** Task prompt **
Each entry is to be retyped exactly as it appears. Leave the images out.

Document layout detection data:

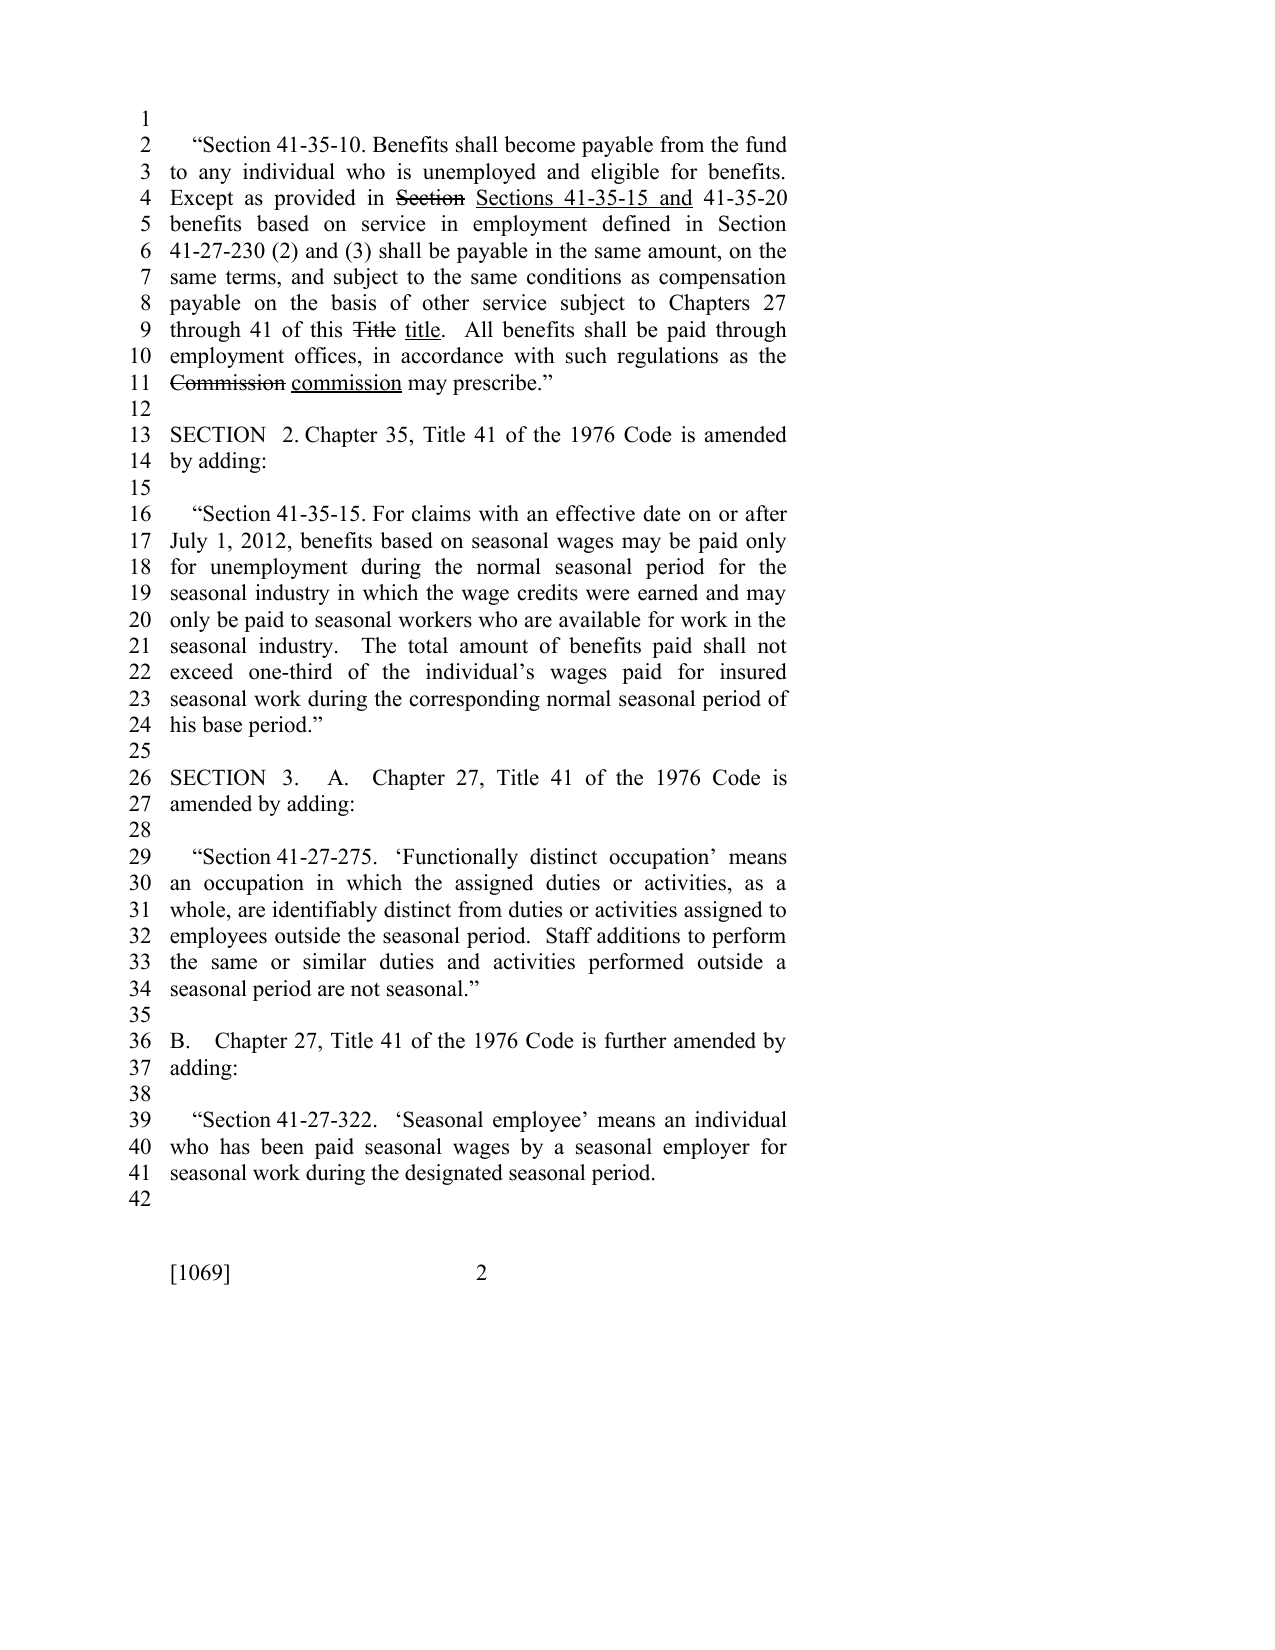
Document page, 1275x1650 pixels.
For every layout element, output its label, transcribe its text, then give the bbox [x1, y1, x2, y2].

text SECTION 2. Chapter 35, Title 41 of the 1976 Code is amended by adding: [169, 421, 787, 474]
text “Section 41-35-10. Benefits shall become payable from the fund to any individual who is unemployed and eligible for benefits. Except as provided in Section Sections 41-35-15 and 41-35-20 benefits based on service in employment defined in Section 41-27-230 (2) and (3) shall be payable in the same amount, on the same terms, and subject to the same conditions as compensation payable on the basis of other service subject to Chapters 27 through 41 of this Title title. All benefits shall be paid through employment offices, in accordance with such regulations as the Commission commission may prescribe.” [169, 131, 787, 395]
text B. Chapter 27, Title 41 of the 1976 Code is further amended by adding: [169, 1027, 787, 1080]
text “Section 41-35-15. For claims with an effective date on or after July 1, 2012, benefits based on seasonal wages may be paid only for unemployment during the normal seasonal period for the seasonal industry in which the wage credits were earned and may only be paid to seasonal workers who are available for work in the seasonal industry. The total amount of benefits paid shall not exceed one-third of the individual’s wages paid for insured seasonal work during the corresponding normal seasonal period of his base period.” [169, 500, 787, 737]
text “Section 41-27-322. ‘Seasonal employee’ means an individual who has been paid seasonal wages by a seasonal employer for seasonal work during the designated seasonal period. [169, 1106, 787, 1186]
text SECTION 3. A. Chapter 27, Title 41 of the 1976 Code is amended by adding: [169, 764, 787, 817]
text “Section 41-27-275. ‘Functionally distinct occupation’ means an occupation in which the assigned duties or activities, as a whole, are identifiably distinct from duties or activities assigned to employees outside the seasonal period. Staff additions to perform the same or similar duties and activities performed outside a seasonal period are not seasonal.” [169, 843, 787, 1001]
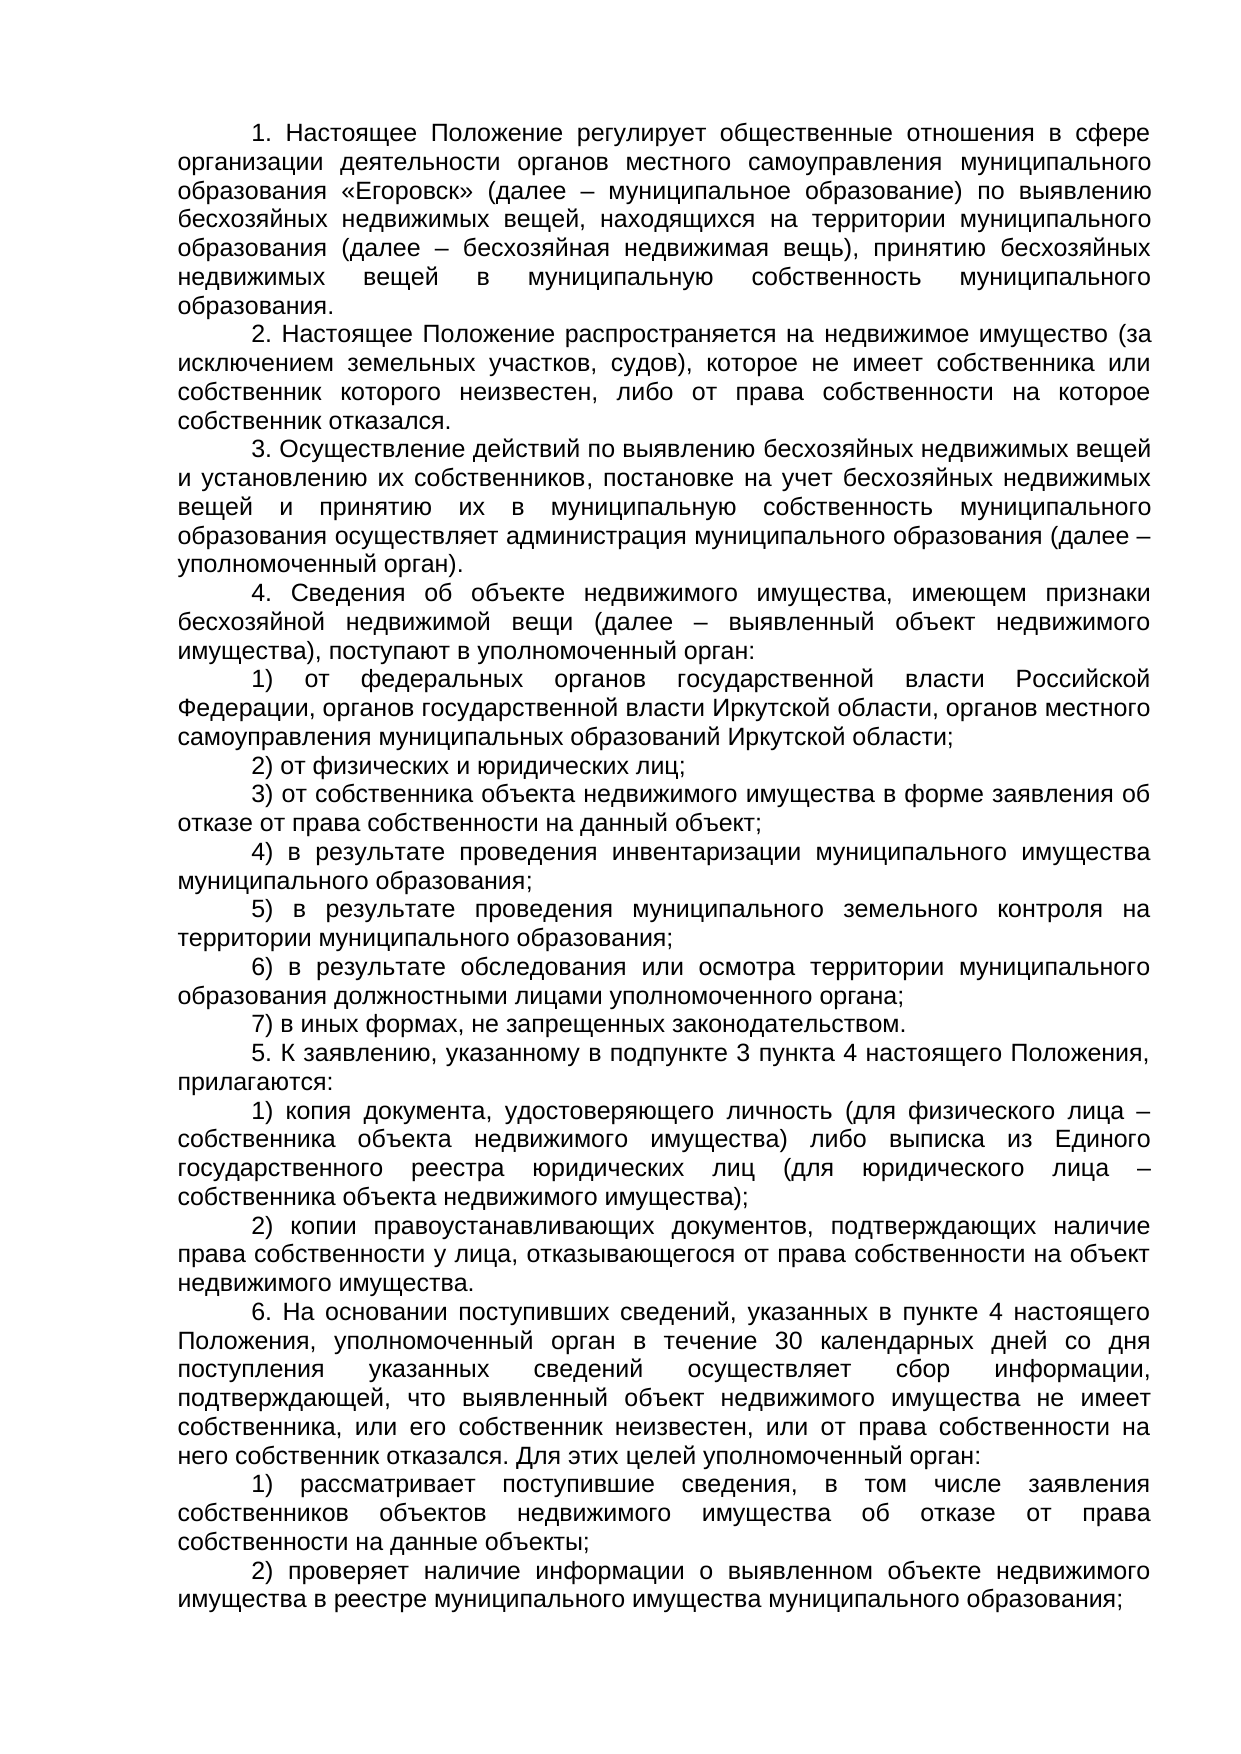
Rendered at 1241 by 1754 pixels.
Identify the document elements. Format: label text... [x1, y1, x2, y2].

** Solution **
Document page, 1275x1650 pixels.
For every layout element, output its label, transcribe its text, then give the bbox [x1, y1, x2, y2].

text SECTION 2. Chapter 35, Title 41 of the 1976 Code is amended by adding: [169, 421, 787, 474]
text “Section 41-35-10. Benefits shall become payable from the fund to any individual who is unemployed and eligible for benefits. Except as provided in Section Sections 41-35-15 and 41-35-20 benefits based on service in employment defined in Section 41-27-230 (2) and (3) shall be payable in the same amount, on the same terms, and subject to the same conditions as compensation payable on the basis of other service subject to Chapters 27 through 41 of this Title title. All benefits shall be paid through employment offices, in accordance with such regulations as the Commission commission may prescribe.” [169, 131, 787, 395]
text B. Chapter 27, Title 41 of the 1976 Code is further amended by adding: [169, 1027, 787, 1080]
text “Section 41-35-15. For claims with an effective date on or after July 1, 2012, benefits based on seasonal wages may be paid only for unemployment during the normal seasonal period for the seasonal industry in which the wage credits were earned and may only be paid to seasonal workers who are available for work in the seasonal industry. The total amount of benefits paid shall not exceed one-third of the individual’s wages paid for insured seasonal work during the corresponding normal seasonal period of his base period.” [169, 500, 787, 737]
text “Section 41-27-322. ‘Seasonal employee’ means an individual who has been paid seasonal wages by a seasonal employer for seasonal work during the designated seasonal period. [169, 1106, 787, 1186]
text SECTION 3. A. Chapter 27, Title 41 of the 1976 Code is amended by adding: [169, 764, 787, 817]
text “Section 41-27-275. ‘Functionally distinct occupation’ means an occupation in which the assigned duties or activities, as a whole, are identifiably distinct from duties or activities assigned to employees outside the seasonal period. Staff additions to perform the same or similar duties and activities performed outside a seasonal period are not seasonal.” [169, 843, 787, 1001]
Rendered at 1241 by 1754 pixels.
Identify the document elements. Format: label text... [x1, y1, x2, y2].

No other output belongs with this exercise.